If the recent loss of Satoshi Kon to cancer wasn’t enough, then anime was struck another blow last week with the death of Umanosuke Iida to the dreaded disease at just 49. Despite this relatively young age Iida had an impressively varied career, from working as an animator on such classics as Nausicaa through to directing Mobile Suit Gundam: 08th MS Team and perhaps his most popular show Hellsing. But for me he’ll always be remembered for directing the obscure, and sadly unfinished, 90s science fiction OVA Mighty Space Miners.
MSM is yet another example of anime’s obsession with space colonisation, and in particular the vision of orbital colonies outlined by pioneering NASA scientist Gerald O’Neill in his book The High Frontier. The designs and ideas outlined by O’Neill were clear influences on everything from Mobile Suit Gundam through to Cowboy Bebop, and MSM is no exception with it’s portrayal of struggling, hard working families trying to to literally carve a new world and existence for themselves out of space rock. This is the fundamental core of O’Neill’s writings – the idea of human endeavor against the inhospitable harshness of cold space – and as to why this has captured anime’s imagination so much over the decades is open to interpretation. Perhaps it is something that speaks fundamentally to the Japanese identity and the desire to create new living spaces for the crowded urban masses, or ignites a cultural memory of the post war reconstruction. Either way, what is interesting is while O’Neill’s imagined colonies were idyllic and seemingly utopian, anime interpretations have always introduced conflict and danger – whether it is the devastation of all out war between rival nations in Gundam, or the crime-riddled backwaters of refugee cities and frontier towns in Cowboy Bebop. With MSM it is the spectre of corporate greed, as the small community is abandoned by the company men back on Earth when faced with a grave disaster.
It’s this theme, coupled with the show’s gritty visuals, that gives Mighty Space Miners a surprisingly cyberpunk feel that its jaunty title betrays. In fact one of MSM’s greatest joys is to just wallow in its environmental and mechanical design; every object seems firmly solid and bolted together, lived-in and beautifully utilitarian. It’s a fantastic example of post Bladerunner and Alien science fiction realism in 90s anime, and coupled with a pragmatic approach to life in zero-gee and orbital mechanics it is an indulgent, exhilarating watch for hard SF geeks.

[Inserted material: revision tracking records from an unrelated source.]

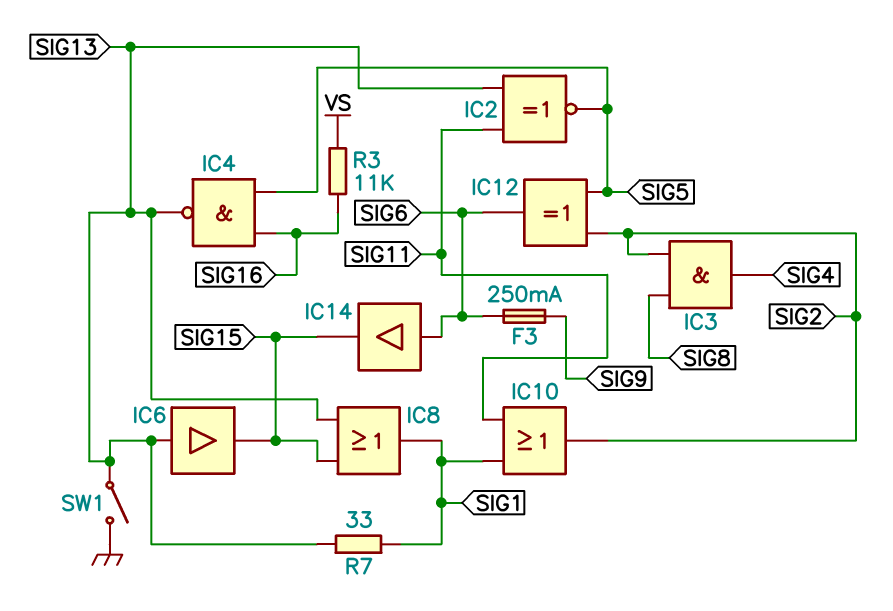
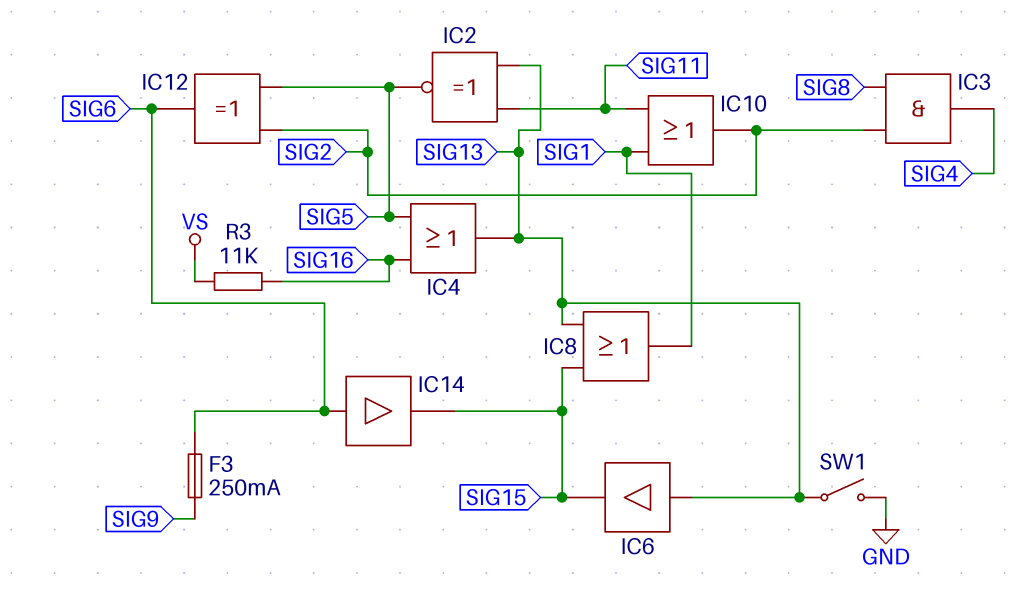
IC4: NAND (in SIG5, in SIG16, out SIG13) -> OR (in SIG5, in SIG16, out SIG13)
R7: 33 (SIG1, SIG13) -> none

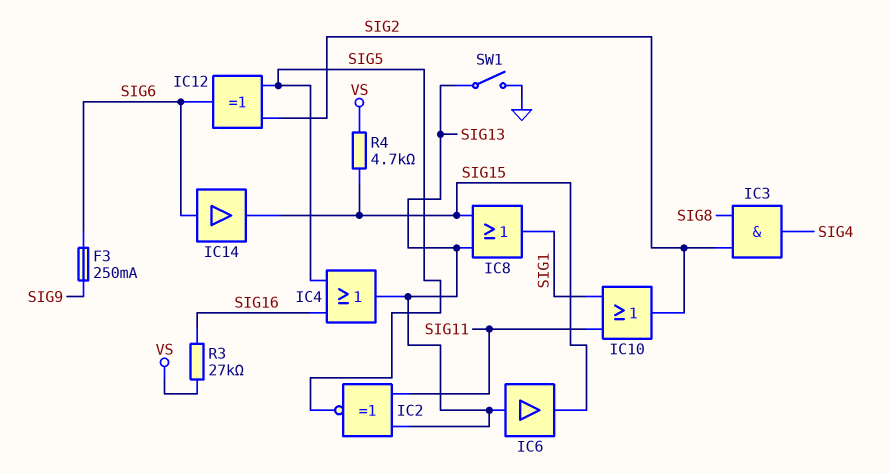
R3: 11k (SIG16, VS) -> 27k (SIG16, VS)
R4: none -> 4.7k (SIG15, VS)

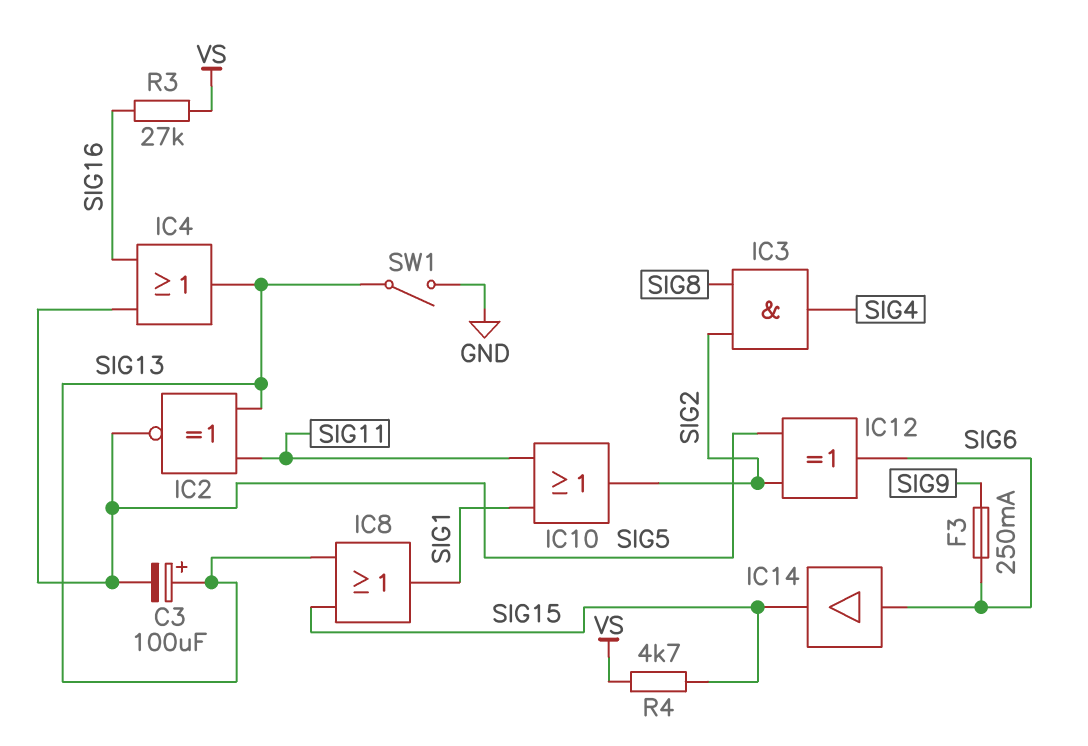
C3: none -> 100uF (plus SIG13, minus SIG5)
IC6: buffer (in SIG13, out SIG15) -> none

Which leaves us with the other tragedy of this story. Combined with high visual and audio production values – including music from Kenji Kawai – the first two episodes of Mighty Space Miners are fantastically paced, revealing a plot that combines thoughtful suspense and tense action. This is largely driven by 12-year-old Nanbu Ushiwaka, a child protagonist that is refreshingly – for anime of this genre – headstrong and courageous instead of being plagued by existential and emotional crisis. All in all they are a near perfect two episodes – the tragedy being they are the only two episodes. Despite some extensive research I’ve not been able to find out how many episodes were planned, or even why the OVA was canceled – though my guess is bad sales, especially in light of what must of been quite a high budget – but episode two ends on a cliffhanger which is never resolved. We never know the fate of Nanbu – the only child to have survived being born in space – and his plucky family, and now with Lida so tragically gone any sense of closure seems even further away.
Despite this Mighty Space Miners still remains when of my most treasured – and frequently re-watched – anime works. It is hard to track down, only ever receiving a limited VHS release in the US (and as far as I know never getting a UK release at all), but you can find a digital copy if you know the places to look. And it is well worth the effort. Plus you owe it to the memory of Umanosuke Lida, who clearly put so much love and energy into its creation.